= Goal of the exercise =
Find the lines below that include the word "flex" and state how many there are, adding nothing.

= Input records =
* * * * *

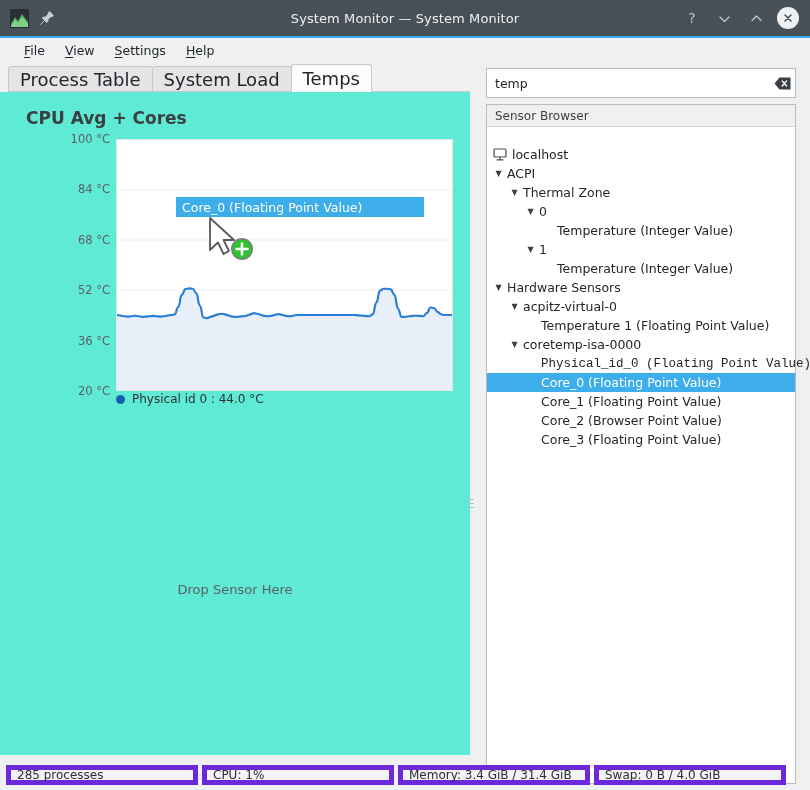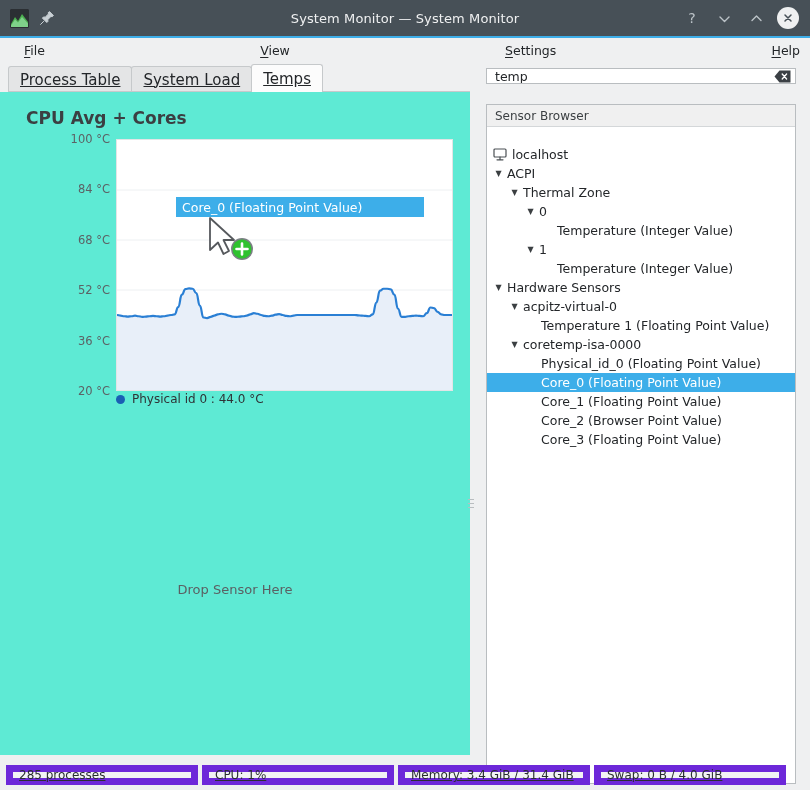--- a/index.html
+++ b/index.html
@@ -60,7 +60,7 @@
   
   .menubar {
     position: absolute; left: 0; top: 38px; width: 810px; height: 24px;
-    background: #eff0f1; display: flex; align-items: center; padding-left: 14px; justify-content: space-between;
+    background: #eff0f1; display: flex; align-items: center; padding-left: 14px;
   }
   .menu-item {
     padding: 2px 10px; font-size: 12.5px; color: #232629;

* * * * *

= Expected answer =
2